Extract every line of the data below and reproduce each one verbatim, keeping the original order.

***** Material provided *****

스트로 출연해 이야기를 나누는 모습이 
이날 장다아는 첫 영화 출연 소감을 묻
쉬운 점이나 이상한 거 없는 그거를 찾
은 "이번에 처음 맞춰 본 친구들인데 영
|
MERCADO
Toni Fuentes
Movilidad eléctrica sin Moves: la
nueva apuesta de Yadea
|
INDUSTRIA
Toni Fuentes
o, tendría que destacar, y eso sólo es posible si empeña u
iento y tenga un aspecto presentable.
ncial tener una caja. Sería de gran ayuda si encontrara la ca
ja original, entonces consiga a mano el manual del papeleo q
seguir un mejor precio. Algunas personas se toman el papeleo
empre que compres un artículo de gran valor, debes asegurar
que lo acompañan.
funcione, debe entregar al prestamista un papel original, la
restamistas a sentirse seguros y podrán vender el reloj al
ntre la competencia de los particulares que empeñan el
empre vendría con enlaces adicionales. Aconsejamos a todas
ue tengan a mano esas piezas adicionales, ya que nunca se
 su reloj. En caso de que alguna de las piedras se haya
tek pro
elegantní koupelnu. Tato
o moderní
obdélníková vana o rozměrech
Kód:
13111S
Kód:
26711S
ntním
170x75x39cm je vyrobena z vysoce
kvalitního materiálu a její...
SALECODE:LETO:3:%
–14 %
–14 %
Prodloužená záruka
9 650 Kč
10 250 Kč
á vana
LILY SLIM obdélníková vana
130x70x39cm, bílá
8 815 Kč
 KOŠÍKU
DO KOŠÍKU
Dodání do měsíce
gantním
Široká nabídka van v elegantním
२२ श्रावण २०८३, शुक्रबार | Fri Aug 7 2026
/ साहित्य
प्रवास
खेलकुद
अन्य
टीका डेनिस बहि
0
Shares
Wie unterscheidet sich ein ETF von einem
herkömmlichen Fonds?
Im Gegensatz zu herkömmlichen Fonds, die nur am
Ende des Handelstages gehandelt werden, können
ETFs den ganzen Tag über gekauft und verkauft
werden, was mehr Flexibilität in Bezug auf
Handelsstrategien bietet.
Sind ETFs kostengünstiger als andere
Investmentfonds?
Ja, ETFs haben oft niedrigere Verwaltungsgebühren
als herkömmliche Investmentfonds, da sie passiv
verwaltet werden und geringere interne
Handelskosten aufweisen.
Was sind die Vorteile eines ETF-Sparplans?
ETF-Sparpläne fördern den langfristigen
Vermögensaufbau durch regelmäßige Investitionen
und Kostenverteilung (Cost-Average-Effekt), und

*****

Answer box
스트로 출연해 이야기를 나누는 모습이 
이날 장다아는 첫 영화 출연 소감을 묻
쉬운 점이나 이상한 거 없는 그거를 찾
은 "이번에 처음 맞춰 본 친구들인데 영
|
MERCADO
Toni Fuentes
Movilidad eléctrica sin Moves: la
nueva apuesta de Yadea
|
INDUSTRIA
Toni Fuentes
o, tendría que destacar, y eso sólo es posible si empeña u
iento y tenga un aspecto presentable.
ncial tener una caja. Sería de gran ayuda si encontrara la ca
ja original, entonces consiga a mano el manual del papeleo q
seguir un mejor precio. Algunas personas se toman el papeleo
empre que compres un artículo de gran valor, debes asegurar
que lo acompañan.
funcione, debe entregar al prestamista un papel original, la
restamistas a sentirse seguros y podrán vender el reloj al
ntre la competencia de los particulares que empeñan el
empre vendría con enlaces adicionales. Aconsejamos a todas
ue tengan a mano esas piezas adicionales, ya que nunca se
 su reloj. En caso de que alguna de las piedras se haya
tek pro
elegantní koupelnu. Tato
o moderní
obdélníková vana o rozměrech
Kód:
13111S
Kód:
26711S
ntním
170x75x39cm je vyrobena z vysoce
kvalitního materiálu a její...
SALECODE:LETO:3:%
–14 %
–14 %
Prodloužená záruka
9 650 Kč
10 250 Kč
á vana
LILY SLIM obdélníková vana
130x70x39cm, bílá
8 815 Kč
 KOŠÍKU
DO KOŠÍKU
Dodání do měsíce
gantním
Široká nabídka van v elegantním
२२ श्रावण २०८३, शुक्रबार | Fri Aug 7 2026
/ साहित्य
प्रवास
खेलकुद
अन्य
टीका डेनिस बहि
0
Shares
Wie unterscheidet sich ein ETF von einem
herkömmlichen Fonds?
Im Gegensatz zu herkömmlichen Fonds, die nur am
Ende des Handelstages gehandelt werden, können
ETFs den ganzen Tag über gekauft und verkauft
werden, was mehr Flexibilität in Bezug auf
Handelsstrategien bietet.
Sind ETFs kostengünstiger als andere
Investmentfonds?
Ja, ETFs haben oft niedrigere Verwaltungsgebühren
als herkömmliche Investmentfonds, da sie passiv
verwaltet werden und geringere interne
Handelskosten aufweisen.
Was sind die Vorteile eines ETF-Sparplans?
ETF-Sparpläne fördern den langfristigen
Vermögensaufbau durch regelmäßige Investitionen
und Kostenverteilung (Cost-Average-Effekt), und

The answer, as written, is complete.